> Classique
ROBERT CARSEN a situé sa mise en scène, un magnifique travail théâtral, à l'époque de la création (1942), c'est-à-dire pendant l'Occupation, comme l'attestent les costumes et la présence bien inutile d'un soldat allemand en grand uniforme de la Wehrmacht. Cela fonctionne, même si l'on peut trouver bizarre la longue conversation sur des sujets esthétiques du XVIIIe siècle. On reprochera davantage au metteur en scène d'avoir éclaté la conversation dans l'immensité du plateau dénudé du palais Garnier, ce qui donne, certes, l'occasion de voir le Foyer de la danse et de jouer très habilement avec des perspectives et des miroirs, mais disperse complètement l'action. C'est extrapoler un peu rapidement sur une composante pirandelienne de l'œuvre alors que dans le livret rien n'indique qu'il s'agisse de théâtre dans le théâtre. On y trouve juste une digression sur un point d'esthétique fondamental de l'histoire de l'opéra, écrite et composée par un vieux compositeur à la fin de sa carrière et témoin de la disparition inexorable d'une civilisation dans un accès de folie des hommes.
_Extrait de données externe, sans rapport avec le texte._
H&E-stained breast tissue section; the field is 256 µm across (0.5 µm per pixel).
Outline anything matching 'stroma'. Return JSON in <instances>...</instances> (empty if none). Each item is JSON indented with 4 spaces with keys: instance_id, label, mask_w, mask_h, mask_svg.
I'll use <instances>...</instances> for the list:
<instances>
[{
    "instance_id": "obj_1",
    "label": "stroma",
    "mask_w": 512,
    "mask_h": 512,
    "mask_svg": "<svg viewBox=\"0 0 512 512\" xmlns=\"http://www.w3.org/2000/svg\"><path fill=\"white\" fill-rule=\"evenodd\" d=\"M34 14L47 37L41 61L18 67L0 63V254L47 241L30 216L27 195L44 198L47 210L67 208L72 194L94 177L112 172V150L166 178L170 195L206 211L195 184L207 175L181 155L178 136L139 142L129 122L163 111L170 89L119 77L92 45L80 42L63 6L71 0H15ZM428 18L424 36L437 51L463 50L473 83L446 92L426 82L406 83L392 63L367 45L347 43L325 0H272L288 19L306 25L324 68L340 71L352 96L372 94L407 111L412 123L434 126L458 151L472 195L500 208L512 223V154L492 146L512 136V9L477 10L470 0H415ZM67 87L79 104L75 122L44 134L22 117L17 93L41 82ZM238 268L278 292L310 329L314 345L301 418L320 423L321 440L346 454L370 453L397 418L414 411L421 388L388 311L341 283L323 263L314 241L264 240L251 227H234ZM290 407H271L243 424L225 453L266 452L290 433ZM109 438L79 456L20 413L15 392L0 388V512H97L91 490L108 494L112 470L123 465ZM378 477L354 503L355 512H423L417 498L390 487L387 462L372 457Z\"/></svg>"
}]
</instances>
Le chef autrichien Günter Neuhold n'a pas réussi à trouver le fragile équilibre entre scène et fosse ni même à régler les plans sonores au sein d'un orchestre pourtant magnifique dans ses individualités, comme le sextuor de cordes qui ouvre l'opéra sur scène, et non en coulisse comme l'indique le livret.
La distribution était d'un niveau international. Avec des inégalités cependant. Rainer Trost, Flamand exemplaire de ton et de diction, aurait gagné à être entendu dans un espace plus restreint ou dans une mise en scène plus resserrée. Le comte de Dietrich Henschel a belle allure et une diction merveilleuse, ce qui n'est pas le cas du Canadien Gerald Finley (Flamand). Anne Sofie von Otter, avec sa grande présence scénique, campe une Clairon excellente. Le directeur La Roche fait illusion jusqu'au grand monologue où il est un peu court de souffle, mais quel comédien que ce Franz Hawlata ! Les seconds rôles sont soignés et même superlatifs.
Manque de spiritualité.
Reste le personnage principal, la comtesse Madeleine, incarnée par l'Américaine Renée Fleming. Qu'il nous soit permis de ne pas partager l'engouement général pour cette chanteuse, aux indéniables qualités vocales - timbre magnifique, ligne d'une grande souplesse, aigus radieux comme les réclament les grands rôles de sopranos straussiens. Avec sa belle silhouette, elle porte avec beaucoup d'élégance, et même de glamour, les deux sublimes robes de haute couture créées pour elle par Anthony Powell. Sa diction n'est pas exemplaire mais très acceptable. Carsen lui a réservé une scène finale, morceau de bravoure de l'œuvre, presque indécente dans le non-respect de l'intimité de boudoir voulue par le compositeur et le librettiste. Le problème est que son visage et son jeu ne reflètent pas la grande spiritualité et le raffinement intellectuel de ce personnage hors du temps. Cela peut paraître secondaire aux concepteurs de ce type de spectacles faits pour en mettre plein la vue. C'est pourtant là que réside l'essentiel et, une fois de plus, Robert Carsen sera passé à côté.
Opéra Garnier (08.92.89.90.90). Rentrée le 11 septembre avec « l'Italienne à Alger », de Rossini (reprise), du 11 septembre au 8 octobre.